Jack Dorsey, CEO of Square and CEO of Twitter, speaks during an interview November 19, 2015. REUTERS/Lucas Jackson/Files - S1AETQMEWKAB
Reuters/Lucas Jackson/
Twitter and Square founder Jack Dorsey is getting deeper into bitcoin.
Joon Ian Wong
By Joon Ian Wong

Technology Reporter

This article is more than 2 years old.

A proposal to speed up bitcoin’s transactions has received a boost from Jack Dorsey. The Twitter and Square founder is among the new investors in Lightning Labs, a startup that today announced it raised $2.5 million and released a beta version of its technology.

Dorsey has increased his involvement in the cryptocurrency world in recent months, and he has been reaping the benefits. In November, Square announced that it would let users buy and sell bitcoin on its Cash app. Square’s stock price promptly soared—although the price of bitcoin hasn’t fared as well. This is Dorsey’s first investment in a cryptocurrency company, according to data provider Crunchbase.

Dorsey’s investment, which he made in a personal capacity, goes to the heart of a debate that has raged in the bitcoin world for years.
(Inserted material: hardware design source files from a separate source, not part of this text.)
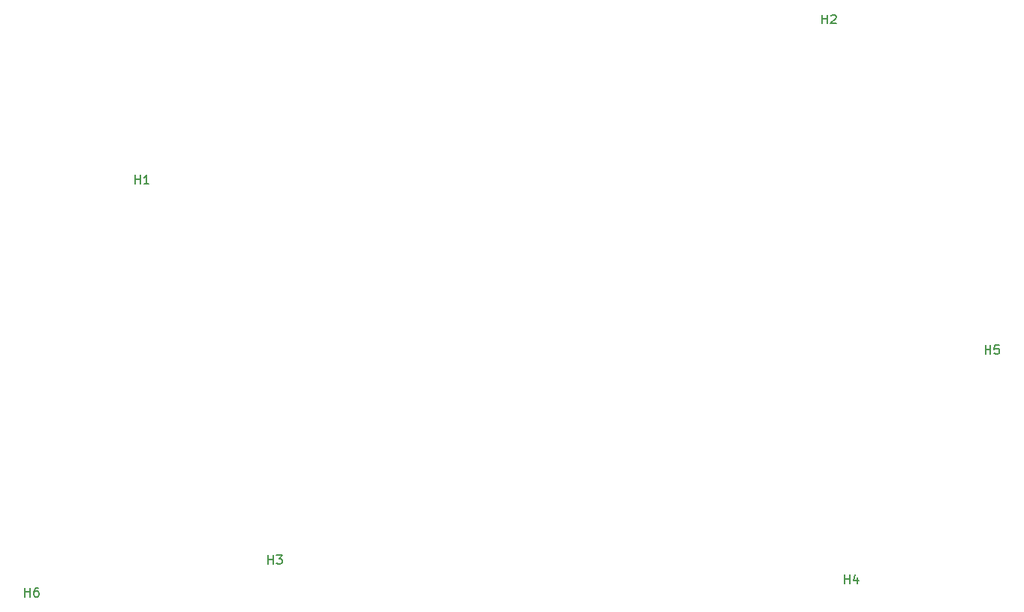
<source format=gto>
%TF.GenerationSoftware,KiCad,Pcbnew,(6.0.5)*%
%TF.CreationDate,2022-06-01T14:16:02+01:00*%
%TF.ProjectId,Project Fauxbow - top Plate,50726f6a-6563-4742-9046-617578626f77,rev?*%
%TF.SameCoordinates,Original*%
%TF.FileFunction,Legend,Top*%
%TF.FilePolarity,Positive*%
%FSLAX46Y46*%
G04 Gerber Fmt 4.6, Leading zero omitted, Abs format (unit mm)*
G04 Created by KiCad (PCBNEW (6.0.5)) date 2022-06-01 14:16:02*
%MOMM*%
%LPD*%
G01*
G04 APERTURE LIST*
%ADD10C,0.150000*%
%ADD11C,4.500000*%
G04 APERTURE END LIST*
D10*
%TO.C,H4*%
X242935762Y-108102381D02*
X242935762Y-107102381D01*
X242935762Y-107578572D02*
X243507190Y-107578572D01*
X243507190Y-108102381D02*
X243507190Y-107102381D01*
X244411952Y-107435715D02*
X244411952Y-108102381D01*
X244173857Y-107054762D02*
X243935762Y-107769048D01*
X244554809Y-107769048D01*
%TO.C,H2*%
X240431094Y-44897713D02*
X240431094Y-43897713D01*
X240431094Y-44373904D02*
X241002522Y-44373904D01*
X241002522Y-44897713D02*
X241002522Y-43897713D01*
X241431094Y-43992952D02*
X241478713Y-43945333D01*
X241573951Y-43897713D01*
X241812046Y-43897713D01*
X241907284Y-43945333D01*
X241954903Y-43992952D01*
X242002522Y-44088190D01*
X242002522Y-44183428D01*
X241954903Y-44326285D01*
X241383475Y-44897713D01*
X242002522Y-44897713D01*
%TO.C,H5*%
X258831094Y-82197713D02*
X258831094Y-81197713D01*
X258831094Y-81673904D02*
X259402522Y-81673904D01*
X259402522Y-82197713D02*
X259402522Y-81197713D01*
X260354903Y-81197713D02*
X259878713Y-81197713D01*
X259831094Y-81673904D01*
X259878713Y-81626285D01*
X259973951Y-81578666D01*
X260212046Y-81578666D01*
X260307284Y-81626285D01*
X260354903Y-81673904D01*
X260402522Y-81769142D01*
X260402522Y-82007237D01*
X260354903Y-82102475D01*
X260307284Y-82150094D01*
X260212046Y-82197713D01*
X259973951Y-82197713D01*
X259878713Y-82150094D01*
X259831094Y-82102475D01*
%TO.C,H3*%
X177935762Y-105902381D02*
X177935762Y-104902381D01*
X177935762Y-105378572D02*
X178507190Y-105378572D01*
X178507190Y-105902381D02*
X178507190Y-104902381D01*
X178888143Y-104902381D02*
X179507190Y-104902381D01*
X179173857Y-105283334D01*
X179316714Y-105283334D01*
X179411952Y-105330953D01*
X179459571Y-105378572D01*
X179507190Y-105473810D01*
X179507190Y-105711905D01*
X179459571Y-105807143D01*
X179411952Y-105854762D01*
X179316714Y-105902381D01*
X179031000Y-105902381D01*
X178935762Y-105854762D01*
X178888143Y-105807143D01*
%TO.C,H6*%
X150531094Y-109597713D02*
X150531094Y-108597713D01*
X150531094Y-109073904D02*
X151102522Y-109073904D01*
X151102522Y-109597713D02*
X151102522Y-108597713D01*
X152007284Y-108597713D02*
X151816808Y-108597713D01*
X151721570Y-108645333D01*
X151673951Y-108692952D01*
X151578713Y-108835809D01*
X151531094Y-109026285D01*
X151531094Y-109407237D01*
X151578713Y-109502475D01*
X151626332Y-109550094D01*
X151721570Y-109597713D01*
X151912046Y-109597713D01*
X152007284Y-109550094D01*
X152054903Y-109502475D01*
X152102522Y-109407237D01*
X152102522Y-109169142D01*
X152054903Y-109073904D01*
X152007284Y-109026285D01*
X151912046Y-108978666D01*
X151721570Y-108978666D01*
X151626332Y-109026285D01*
X151578713Y-109073904D01*
X151531094Y-109169142D01*
%TO.C,H1*%
X162931094Y-62997713D02*
X162931094Y-61997713D01*
X162931094Y-62473904D02*
X163502522Y-62473904D01*
X163502522Y-62997713D02*
X163502522Y-61997713D01*
X164502522Y-62997713D02*
X163931094Y-62997713D01*
X164216808Y-62997713D02*
X164216808Y-61997713D01*
X164121570Y-62140571D01*
X164026332Y-62235809D01*
X163931094Y-62283428D01*
%TD*%
%LPC*%
D11*
%TO.C,H4*%
X243697667Y-110900001D03*
%TD*%
%TO.C,H2*%
X241192999Y-47695333D03*
%TD*%
%TO.C,H5*%
X259592999Y-84995333D03*
%TD*%
%TO.C,H3*%
X178697667Y-108700001D03*
%TD*%
%TO.C,H6*%
X151292999Y-112395333D03*
%TD*%
%TO.C,H1*%
X163692999Y-65795333D03*
%TD*%
M02*

</source>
One camp wants bitcoin to retain many of its current features, making it something like digital gold. The downside is that bitcoin is only capable of only a handful of transactions a second, which makes it a pretty poor method of payment. This is why another camp wants bitcoin to lift its “block size,” allowing it to immediately process many more transactions.
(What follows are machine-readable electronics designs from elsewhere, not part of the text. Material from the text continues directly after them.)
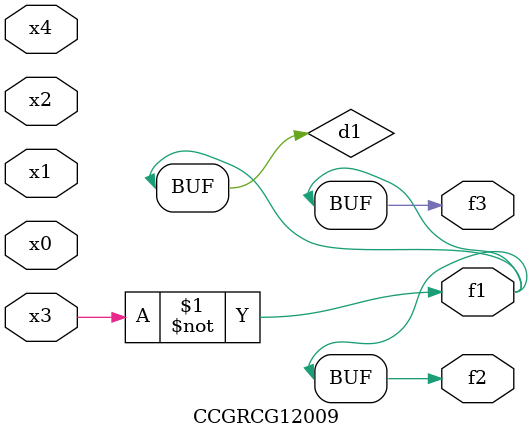
<source format=v>
module CCGRCG12009(
	input x0, x1, x2, x3, x4,
	output f1, f2, f3
);

	wire d1, d2;

	xnor (d1, x3);
	not (d2, x1);
	assign f1 = d1;
	assign f2 = d1;
	assign f3 = d1;
endmodule

</source>
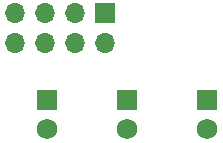
<source format=gbr>
%TF.GenerationSoftware,KiCad,Pcbnew,(5.1.10-1-10_14)*%
%TF.CreationDate,2022-01-10T10:47:52-08:00*%
%TF.ProjectId,ThermistorExpander-kicad,54686572-6d69-4737-946f-72457870616e,rev?*%
%TF.SameCoordinates,Original*%
%TF.FileFunction,Soldermask,Top*%
%TF.FilePolarity,Negative*%
%FSLAX46Y46*%
G04 Gerber Fmt 4.6, Leading zero omitted, Abs format (unit mm)*
G04 Created by KiCad (PCBNEW (5.1.10-1-10_14)) date 2022-01-10 10:47:52*
%MOMM*%
%LPD*%
G01*
G04 APERTURE LIST*
%ADD10R,1.700000X1.700000*%
%ADD11O,1.700000X1.700000*%
%ADD12R,1.750000X1.750000*%
%ADD13C,1.750000*%
G04 APERTURE END LIST*
D10*
%TO.C,J1*%
X128270000Y-74930000D03*
D11*
X128270000Y-77470000D03*
X125730000Y-74930000D03*
X125730000Y-77470000D03*
X123190000Y-74930000D03*
X123190000Y-77470000D03*
X120650000Y-74930000D03*
X120650000Y-77470000D03*
%TD*%
D12*
%TO.C,J4*%
X136906000Y-82270600D03*
D13*
X136906000Y-84770600D03*
%TD*%
D12*
%TO.C,J3*%
X130098800Y-82270600D03*
D13*
X130098800Y-84770600D03*
%TD*%
D12*
%TO.C,J2*%
X123291600Y-82270600D03*
D13*
X123291600Y-84770600D03*
%TD*%
M02*

</source>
Things came to a head last year as bitcoin transaction fees skyrocketed to nearly $50 per transaction at its peak. Fees have come down significantly since then, thanks to a partial fix called “Segregated Witness.” Even that didn’t stop the creation of a bitcoin offshoot called “bitcoin cash” in August. Bitcoin cash offers its users a much higher block-size limit.
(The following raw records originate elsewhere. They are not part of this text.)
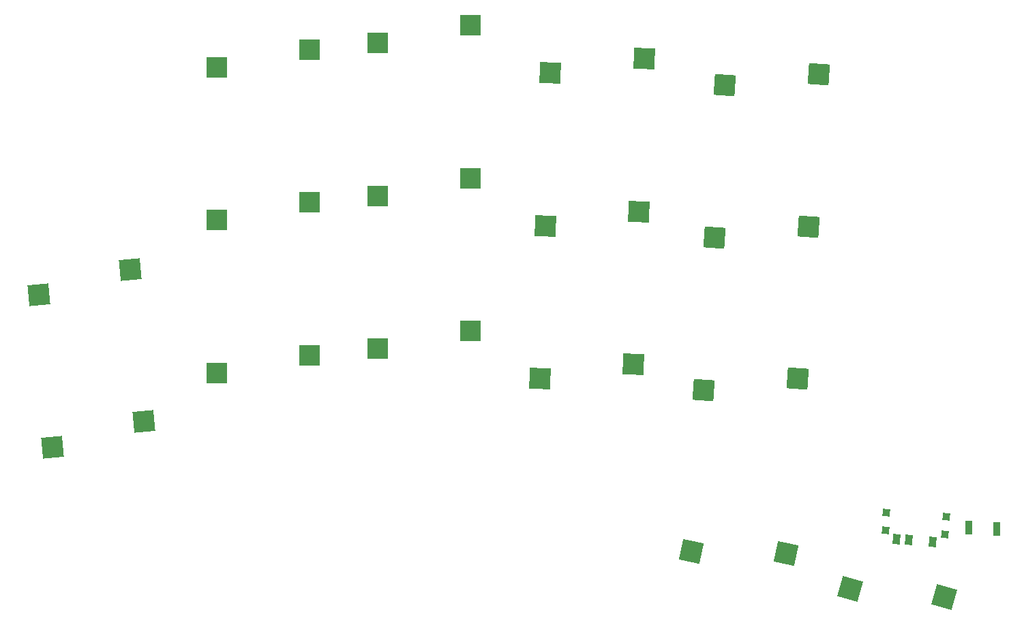
<source format=gbr>
%TF.GenerationSoftware,KiCad,Pcbnew,(6.0.2)*%
%TF.CreationDate,2022-03-14T22:31:34-07:00*%
%TF.ProjectId,unit01,706f6c69-7368-4656-942e-6b696361645f,v1.0.0*%
%TF.SameCoordinates,Original*%
%TF.FileFunction,Paste,Top*%
%TF.FilePolarity,Positive*%
%FSLAX46Y46*%
G04 Gerber Fmt 4.6, Leading zero omitted, Abs format (unit mm)*
G04 Created by KiCad (PCBNEW (6.0.2)) date 2022-03-14 22:31:34*
%MOMM*%
%LPD*%
G01*
G04 APERTURE LIST*
G04 Aperture macros list*
%AMRotRect*
0 Rectangle, with rotation*
0 The origin of the aperture is its center*
0 $1 length*
0 $2 width*
0 $3 Rotation angle, in degrees counterclockwise*
0 Add horizontal line*
21,1,$1,$2,0,0,$3*%
G04 Aperture macros list end*
%ADD10RotRect,0.900000X0.900000X356.000000*%
%ADD11RotRect,0.900000X1.250000X356.000000*%
%ADD12R,2.600000X2.600000*%
%ADD13R,0.900000X1.700000*%
%ADD14RotRect,2.600000X2.600000X344.000000*%
%ADD15RotRect,2.600000X2.600000X358.000000*%
%ADD16RotRect,2.600000X2.600000X5.000000*%
%ADD17RotRect,2.600000X2.600000X348.000000*%
%ADD18RotRect,2.600000X2.600000X356.000000*%
G04 APERTURE END LIST*
D10*
%TO.C,T1*%
X95007279Y-5126932D03*
X94853815Y-7321573D03*
X102389253Y-5643129D03*
X102235789Y-7837770D03*
D11*
X100721308Y-8709248D03*
X97728616Y-8499979D03*
X96232270Y-8395344D03*
%TD*%
D12*
%TO.C,S13*%
X43357739Y36482796D03*
X31807739Y34282796D03*
%TD*%
D13*
%TO.C,*%
X108647053Y-7183403D03*
X105255335Y-6946231D03*
%TD*%
D14*
%TO.C,S31*%
X102198220Y-15638815D03*
X90489246Y-14569980D03*
%TD*%
D15*
%TO.C,S17*%
X63563396Y13364876D03*
X51943653Y11569305D03*
%TD*%
D16*
%TO.C,S3*%
X1088002Y25140493D03*
X-10226304Y21942215D03*
%TD*%
%TO.C,S1*%
X2743961Y6212794D03*
X-8570345Y3014516D03*
%TD*%
D15*
%TO.C,S21*%
X64889577Y51341727D03*
X53269834Y49546156D03*
%TD*%
%TO.C,S19*%
X64226486Y32353302D03*
X52606743Y30557731D03*
%TD*%
D17*
%TO.C,S29*%
X82495513Y-10180161D03*
X70740502Y-9930705D03*
%TD*%
D18*
%TO.C,S23*%
X83967577Y11533744D03*
X72292248Y10144790D03*
%TD*%
D12*
%TO.C,S9*%
X23357739Y52482796D03*
X11807739Y50282796D03*
%TD*%
%TO.C,S11*%
X43357739Y17482796D03*
X31807739Y15282796D03*
%TD*%
D18*
%TO.C,S27*%
X86618322Y49441178D03*
X74942993Y48052224D03*
%TD*%
D12*
%TO.C,S5*%
X23357739Y14482796D03*
X11807739Y12282796D03*
%TD*%
%TO.C,S7*%
X23357739Y33482796D03*
X11807739Y31282796D03*
%TD*%
D18*
%TO.C,S25*%
X85292950Y30487461D03*
X73617621Y29098507D03*
%TD*%
D12*
%TO.C,S15*%
X43357739Y55482796D03*
X31807739Y53282796D03*
%TD*%
M02*

</source>
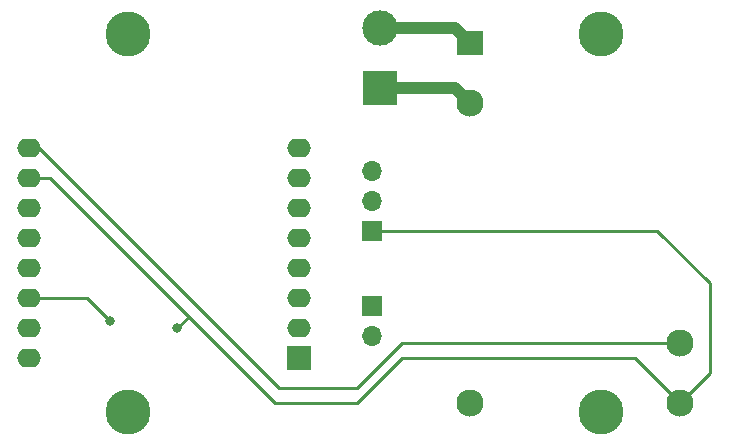
<source format=gbr>
%TF.GenerationSoftware,KiCad,Pcbnew,(7.0.0-0)*%
%TF.CreationDate,2023-07-04T17:21:08+02:00*%
%TF.ProjectId,clim-driver,636c696d-2d64-4726-9976-65722e6b6963,rev?*%
%TF.SameCoordinates,Original*%
%TF.FileFunction,Copper,L2,Bot*%
%TF.FilePolarity,Positive*%
%FSLAX46Y46*%
G04 Gerber Fmt 4.6, Leading zero omitted, Abs format (unit mm)*
G04 Created by KiCad (PCBNEW (7.0.0-0)) date 2023-07-04 17:21:08*
%MOMM*%
%LPD*%
G01*
G04 APERTURE LIST*
%TA.AperFunction,ComponentPad*%
%ADD10C,3.800000*%
%TD*%
%TA.AperFunction,ComponentPad*%
%ADD11R,1.700000X1.700000*%
%TD*%
%TA.AperFunction,ComponentPad*%
%ADD12O,1.700000X1.700000*%
%TD*%
%TA.AperFunction,ComponentPad*%
%ADD13R,3.000000X3.000000*%
%TD*%
%TA.AperFunction,ComponentPad*%
%ADD14C,3.000000*%
%TD*%
%TA.AperFunction,ComponentPad*%
%ADD15R,2.000000X2.000000*%
%TD*%
%TA.AperFunction,ComponentPad*%
%ADD16O,2.000000X1.600000*%
%TD*%
%TA.AperFunction,ComponentPad*%
%ADD17R,2.300000X2.000000*%
%TD*%
%TA.AperFunction,ComponentPad*%
%ADD18C,2.300000*%
%TD*%
%TA.AperFunction,ViaPad*%
%ADD19C,0.800000*%
%TD*%
%TA.AperFunction,Conductor*%
%ADD20C,0.250000*%
%TD*%
%TA.AperFunction,Conductor*%
%ADD21C,1.000000*%
%TD*%
G04 APERTURE END LIST*
D10*
%TO.P,REF\u002A\u002A,1*%
%TO.N,N/C*%
X100000000Y-82000000D03*
%TD*%
%TO.P,REF\u002A\u002A,1*%
%TO.N,N/C*%
X100000000Y-50000000D03*
%TD*%
D11*
%TO.P,J1,1,Pin_1*%
%TO.N,GND*%
X120649999Y-66674999D03*
D12*
%TO.P,J1,2,Pin_2*%
%TO.N,+3V3*%
X120649999Y-64134999D03*
%TO.P,J1,3,Pin_3*%
%TO.N,Net-(J1-Pin_3)*%
X120649999Y-61594999D03*
%TD*%
D10*
%TO.P,REF\u002A\u002A,1*%
%TO.N,N/C*%
X140000000Y-50000000D03*
%TD*%
D13*
%TO.P,J2,1,Pin_1*%
%TO.N,NEUT*%
X121284999Y-54609999D03*
D14*
%TO.P,J2,2,Pin_2*%
%TO.N,LINE*%
X121285000Y-49530000D03*
%TD*%
D15*
%TO.P,U1,1,~{RST}*%
%TO.N,unconnected-(U1-~{RST}-Pad1)*%
X114449999Y-77469999D03*
D16*
%TO.P,U1,2,A0*%
%TO.N,unconnected-(U1-A0-Pad2)*%
X114449999Y-74929999D03*
%TO.P,U1,3,D0*%
%TO.N,unconnected-(U1-D0-Pad3)*%
X114449999Y-72389999D03*
%TO.P,U1,4,SCK/D5*%
%TO.N,unconnected-(U1-SCK{slash}D5-Pad4)*%
X114449999Y-69849999D03*
%TO.P,U1,5,MISO/D6*%
%TO.N,unconnected-(U1-MISO{slash}D6-Pad5)*%
X114449999Y-67309999D03*
%TO.P,U1,6,MOSI/D7*%
%TO.N,unconnected-(U1-MOSI{slash}D7-Pad6)*%
X114449999Y-64769999D03*
%TO.P,U1,7,CS/D8*%
%TO.N,unconnected-(U1-CS{slash}D8-Pad7)*%
X114449999Y-62229999D03*
%TO.P,U1,8,3V3*%
%TO.N,+3V3*%
X114449999Y-59689999D03*
%TO.P,U1,9,5V*%
%TO.N,+5V*%
X91589999Y-59689999D03*
%TO.P,U1,10,GND*%
%TO.N,GND*%
X91589999Y-62229999D03*
%TO.P,U1,11,D4*%
%TO.N,unconnected-(U1-D4-Pad11)*%
X91589999Y-64769999D03*
%TO.P,U1,12,D3*%
%TO.N,unconnected-(U1-D3-Pad12)*%
X91589999Y-67309999D03*
%TO.P,U1,13,SDA/D2*%
%TO.N,unconnected-(U1-SDA{slash}D2-Pad13)*%
X91589999Y-69849999D03*
%TO.P,U1,14,SCL/D1*%
%TO.N,Net-(Q1-G)*%
X91589999Y-72389999D03*
%TO.P,U1,15,RX*%
%TO.N,Net-(J1-Pin_3)*%
X91589999Y-74929999D03*
%TO.P,U1,16,TX*%
%TO.N,unconnected-(U1-TX-Pad16)*%
X91589999Y-77469999D03*
%TD*%
D10*
%TO.P,REF\u002A\u002A,1*%
%TO.N,N/C*%
X140000000Y-82000000D03*
%TD*%
D11*
%TO.P,J3,1,Pin_1*%
%TO.N,+3V3*%
X120649999Y-73024999D03*
D12*
%TO.P,J3,2,Pin_2*%
%TO.N,Net-(J3-Pin_2)*%
X120649999Y-75564999D03*
%TD*%
D17*
%TO.P,PS1,1,AC/L*%
%TO.N,LINE*%
X128904999Y-50799999D03*
D18*
%TO.P,PS1,3,AC/N*%
%TO.N,NEUT*%
X128905000Y-55880000D03*
%TO.P,PS1,5,NC*%
%TO.N,unconnected-(PS1-NC-Pad5)*%
X128905000Y-81280000D03*
%TO.P,PS1,14,-Vo*%
%TO.N,GND*%
X146685000Y-81280000D03*
%TO.P,PS1,16,+Vo*%
%TO.N,+5V*%
X146685000Y-76200000D03*
%TD*%
D19*
%TO.N,GND*%
X104140000Y-74930000D03*
%TO.N,Net-(Q1-G)*%
X98425000Y-74295000D03*
%TD*%
D20*
%TO.N,GND*%
X146685000Y-81280000D02*
X149225000Y-78740000D01*
X123190000Y-77470000D02*
X119380000Y-81280000D01*
X144780000Y-66675000D02*
X149225000Y-71120000D01*
X105092500Y-73977500D02*
X112395000Y-81280000D01*
X142875000Y-77470000D02*
X123190000Y-77470000D01*
X93345000Y-62230000D02*
X91590000Y-62230000D01*
X119380000Y-81280000D02*
X112395000Y-81280000D01*
X120650000Y-66675000D02*
X144780000Y-66675000D01*
X104140000Y-74930000D02*
X105092500Y-73977500D01*
X105092500Y-73977500D02*
X93345000Y-62230000D01*
X149225000Y-71120000D02*
X149225000Y-78740000D01*
X146685000Y-81280000D02*
X142875000Y-77470000D01*
%TO.N,+5V*%
X92392500Y-59690000D02*
X91590000Y-59690000D01*
X123190000Y-76200000D02*
X119380000Y-80010000D01*
X119380000Y-80010000D02*
X112712500Y-80010000D01*
X146685000Y-76200000D02*
X123190000Y-76200000D01*
X112712500Y-80010000D02*
X92392500Y-59690000D01*
D21*
%TO.N,LINE*%
X127635000Y-49530000D02*
X128905000Y-50800000D01*
X121285000Y-49530000D02*
X127635000Y-49530000D01*
%TO.N,NEUT*%
X121285000Y-54610000D02*
X127635000Y-54610000D01*
X127635000Y-54610000D02*
X128905000Y-55880000D01*
D20*
%TO.N,Net-(Q1-G)*%
X91590000Y-72390000D02*
X96520000Y-72390000D01*
X96520000Y-72390000D02*
X98425000Y-74295000D01*
%TD*%
M02*

</source>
Lightning Labs is developing a technology that could strike a compromise between the two camps. It’s working on something called the Lightning Network, which would be an additional layer of transactions that sit atop the bitcoin network. The system would preserve bitcoin’s gold-like features by leaving the block-size limit untouched, but would simultaneously enable a larger volume of payments to take place.

The Lightning Network is an open-source protocol, although much of the attention around its development is driven by Lightning Labs. Two firms called Blockstream and Acinq also contribute to the project. Lightning Labs writes a piece of software called the Lightning Network Daemon that lets developers interact with the protocol. The firm says the latest software release has been widely tested for more than year and can now be used on real bitcoin or litecoin transactions instead of a test network where users have been experimenting so far. Still, it recommends against sending large amounts of cryptocurrency with its software for now.

Correction: An earlier version of this post said Lightning Labs was responsible for most of Lightning Network’s development; it is one of three major contributors.